▸ Document source:
Depuis son entrée en fonctions fin juin, la police a annoncé avoir tué 2555 suspects, tandis qu'environ 4000 autres personnes ont été abattues dans des circonstances non élucidées.

L'ONG Amnestie internationale a jugé que les agissements de la police pourraient être assimilables à un crime contre l'humanité.

Peu avant l'arrestation de Mme de Lima, l'organisation a estimé que la sénatrice devrait être considérée comme une prisonnière d'opinion.

« L'arrestation de de Lima est une tentative claire du gouvernement philippin de faire taire les critiques envers le président Duterte et de détourner l'attention des graves violations des droits de l'homme dans la "guerre contre la drogue" », écrit Amnestie.

« Les gens ont peur », a déclaré le père Robert Reyes, un prêtre qui a veillé toute la nuit avec la sénatrice. « Si le gouvernement peut arrêter une personne aussi puissante, quid des petites gens ? »

La vice-présidente Leni Robredo, membre du Parti libéral de Mme De Lima et élue lors d'une élection distincte de celle de M. Duterte, a estimé que cette arrestation relevait du « harcèlement politique ».

« Je la détruirai »

À la présidence, on soutient au contraire que cette arrestation montre que même les puissants peuvent être traduits en justice.

« La guerre contre les drogues illégales prend pour cible tous ceux qui sont impliqués et l'arrestation d'une sénatrice en fonction montre la ferme résolution du président de combattre les vendeurs de drogue [...] et leurs protecteurs », a déclaré le porte-parole de la présidence Ernesto Abella.

▸ Consignes de l'exercice:
a – Pour chaque affirmation, indiquez si elle concorde avec l'article sur l'arrestation de la sénatrice de Lima : (i) La police a annoncé avoir tué environ 4000 suspects. (ii) Le père Robert Reyes a veillé toute la nuit avec la sénatrice. (iii) Leni Robredo appartient au même parti que le président Duterte. Répondez par oui ou non et citez à l'identique les mots de l'article qui tranchent.
b – Reprenez l'article sur l'arrestation de la sénatrice de Lima à la suite de sa dernière phrase.

▸ Contenu des données:
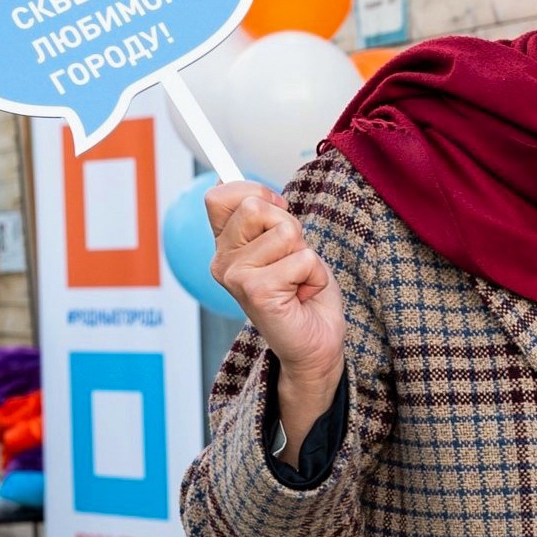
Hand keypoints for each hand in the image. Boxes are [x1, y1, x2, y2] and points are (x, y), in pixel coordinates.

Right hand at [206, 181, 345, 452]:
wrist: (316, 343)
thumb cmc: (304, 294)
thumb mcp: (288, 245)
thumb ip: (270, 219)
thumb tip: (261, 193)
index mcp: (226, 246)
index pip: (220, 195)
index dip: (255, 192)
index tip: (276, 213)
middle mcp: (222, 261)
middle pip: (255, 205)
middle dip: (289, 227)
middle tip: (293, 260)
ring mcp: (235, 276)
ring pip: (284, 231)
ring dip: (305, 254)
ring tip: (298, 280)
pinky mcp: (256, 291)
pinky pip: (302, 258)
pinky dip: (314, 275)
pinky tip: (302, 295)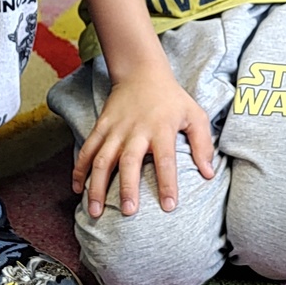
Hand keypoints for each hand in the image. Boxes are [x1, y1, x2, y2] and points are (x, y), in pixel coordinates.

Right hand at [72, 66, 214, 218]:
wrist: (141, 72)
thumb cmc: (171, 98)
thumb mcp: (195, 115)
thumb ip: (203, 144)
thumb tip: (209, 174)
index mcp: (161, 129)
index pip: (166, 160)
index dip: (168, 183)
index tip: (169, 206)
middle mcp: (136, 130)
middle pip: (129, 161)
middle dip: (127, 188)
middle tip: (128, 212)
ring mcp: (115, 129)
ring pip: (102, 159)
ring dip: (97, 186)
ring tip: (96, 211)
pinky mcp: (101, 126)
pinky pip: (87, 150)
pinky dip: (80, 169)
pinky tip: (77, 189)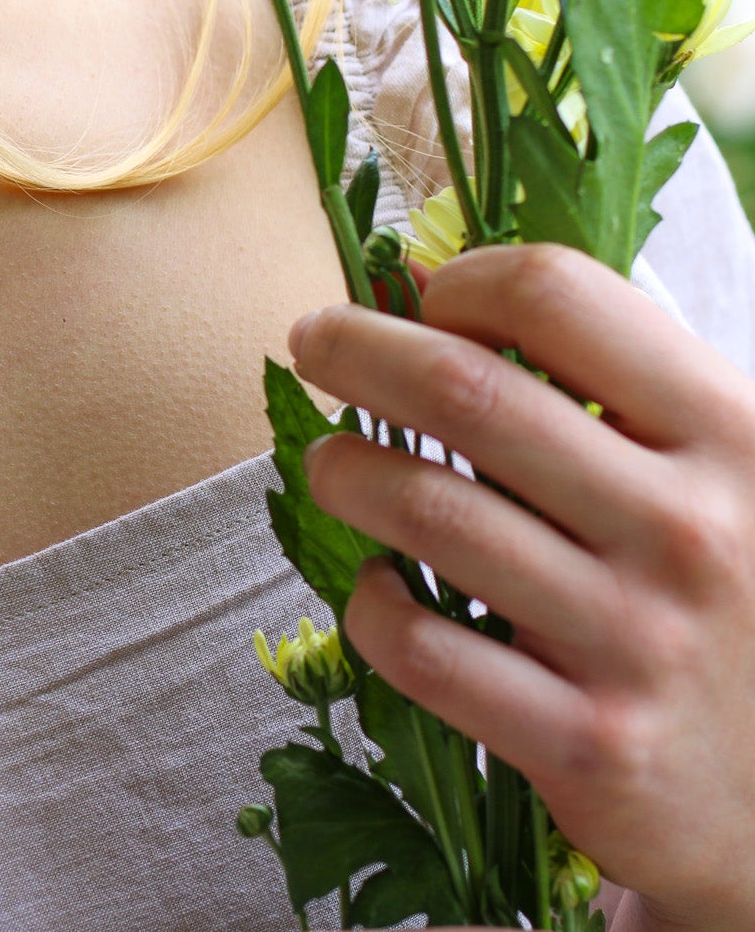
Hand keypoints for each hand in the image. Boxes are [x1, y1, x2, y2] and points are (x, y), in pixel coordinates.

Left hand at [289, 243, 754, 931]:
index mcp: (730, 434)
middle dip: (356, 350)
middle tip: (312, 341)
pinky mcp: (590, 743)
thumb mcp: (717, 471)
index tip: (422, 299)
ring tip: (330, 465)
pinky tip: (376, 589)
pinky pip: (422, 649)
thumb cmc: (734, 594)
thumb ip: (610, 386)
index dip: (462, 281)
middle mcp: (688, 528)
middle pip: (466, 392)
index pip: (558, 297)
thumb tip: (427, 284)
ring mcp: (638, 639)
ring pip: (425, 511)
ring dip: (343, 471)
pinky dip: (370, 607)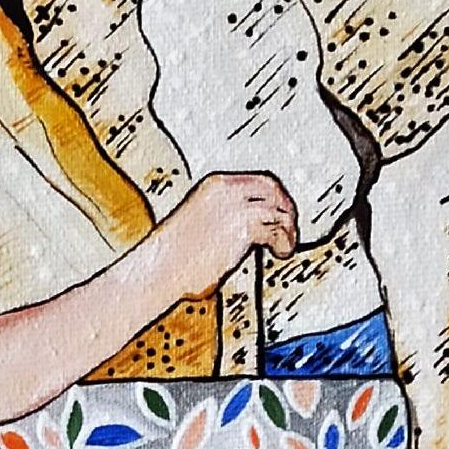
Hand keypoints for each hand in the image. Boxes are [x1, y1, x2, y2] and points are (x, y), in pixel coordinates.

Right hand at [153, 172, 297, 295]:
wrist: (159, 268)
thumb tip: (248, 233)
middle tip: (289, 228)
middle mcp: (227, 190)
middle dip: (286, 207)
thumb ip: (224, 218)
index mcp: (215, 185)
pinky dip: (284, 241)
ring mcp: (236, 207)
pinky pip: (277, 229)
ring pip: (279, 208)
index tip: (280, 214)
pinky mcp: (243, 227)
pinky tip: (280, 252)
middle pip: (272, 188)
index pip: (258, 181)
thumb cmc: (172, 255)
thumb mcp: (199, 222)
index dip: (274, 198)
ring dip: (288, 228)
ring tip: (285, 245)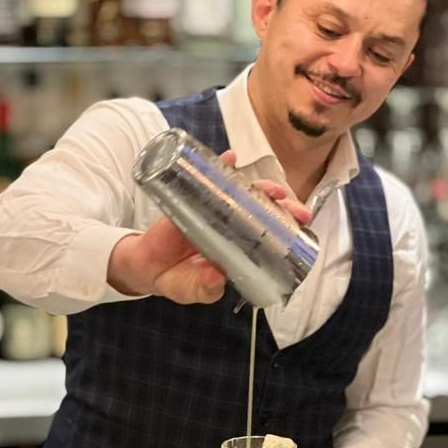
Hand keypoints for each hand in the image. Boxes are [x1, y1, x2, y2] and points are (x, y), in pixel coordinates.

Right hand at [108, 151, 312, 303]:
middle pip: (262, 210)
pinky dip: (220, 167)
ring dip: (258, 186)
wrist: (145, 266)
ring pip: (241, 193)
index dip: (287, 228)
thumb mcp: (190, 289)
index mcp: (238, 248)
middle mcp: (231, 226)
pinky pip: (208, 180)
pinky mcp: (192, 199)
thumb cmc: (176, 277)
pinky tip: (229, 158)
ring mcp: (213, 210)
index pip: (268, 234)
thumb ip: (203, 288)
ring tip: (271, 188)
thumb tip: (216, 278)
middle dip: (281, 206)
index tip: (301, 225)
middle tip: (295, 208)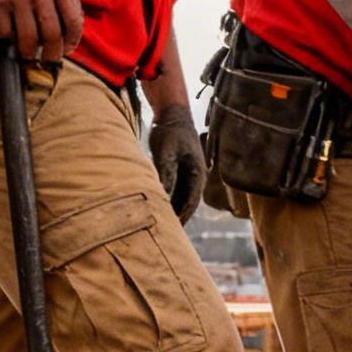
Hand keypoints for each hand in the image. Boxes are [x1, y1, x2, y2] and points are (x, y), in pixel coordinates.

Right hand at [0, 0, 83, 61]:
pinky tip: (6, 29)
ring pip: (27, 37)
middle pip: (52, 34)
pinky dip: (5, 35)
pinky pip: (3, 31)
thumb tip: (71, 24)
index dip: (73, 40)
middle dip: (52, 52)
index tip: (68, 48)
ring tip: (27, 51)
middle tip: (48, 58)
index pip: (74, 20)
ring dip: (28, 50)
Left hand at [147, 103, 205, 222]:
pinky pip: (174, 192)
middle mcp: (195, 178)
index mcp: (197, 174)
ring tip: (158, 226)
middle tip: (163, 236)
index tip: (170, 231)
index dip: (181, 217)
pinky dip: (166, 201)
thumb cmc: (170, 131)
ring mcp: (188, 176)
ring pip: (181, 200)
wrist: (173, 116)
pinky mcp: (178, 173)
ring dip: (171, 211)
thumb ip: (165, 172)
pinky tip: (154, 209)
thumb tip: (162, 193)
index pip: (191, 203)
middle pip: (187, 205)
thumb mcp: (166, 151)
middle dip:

▸ Vos réponses:
a –
(i) Non : « la police a annoncé avoir tué 2555 suspects ».
(ii) Oui : « un prêtre qui a veillé toute la nuit avec la sénatrice ».
(iii) Non : « membre du Parti libéral de Mme De Lima et élue lors d'une élection distincte de celle de M. Duterte ».

b –
Cette arrestation est le point d'orgue d'un vieux contentieux entre M. Duterte et Mme De Lima.

À la tête de la commission des droits de l'homme, elle avait en 2009 ouvert une enquête sur les agissements de M. Duterte à Davao, la grande métropole du Sud dont il a longtemps été le maire.

Il est soupçonné d'y avoir orchestré ou toléré des escadrons de la mort qui ont visé des criminels présumés et des enfants des rues, tuant plus de 1000 personnes.

Le président a commencé en août à évoquer publiquement des accusations de trafic de drogue contre la sénatrice.

« Je la détruirai publiquement », avait-il averti en lançant une campagne pour salir sa réputation, en se répandant notamment en horreurs sur sa vie sexuelle.

« De Lima ne baise pas seulement avec son chauffeur, elle baise aussi la nation », avait-il lancé.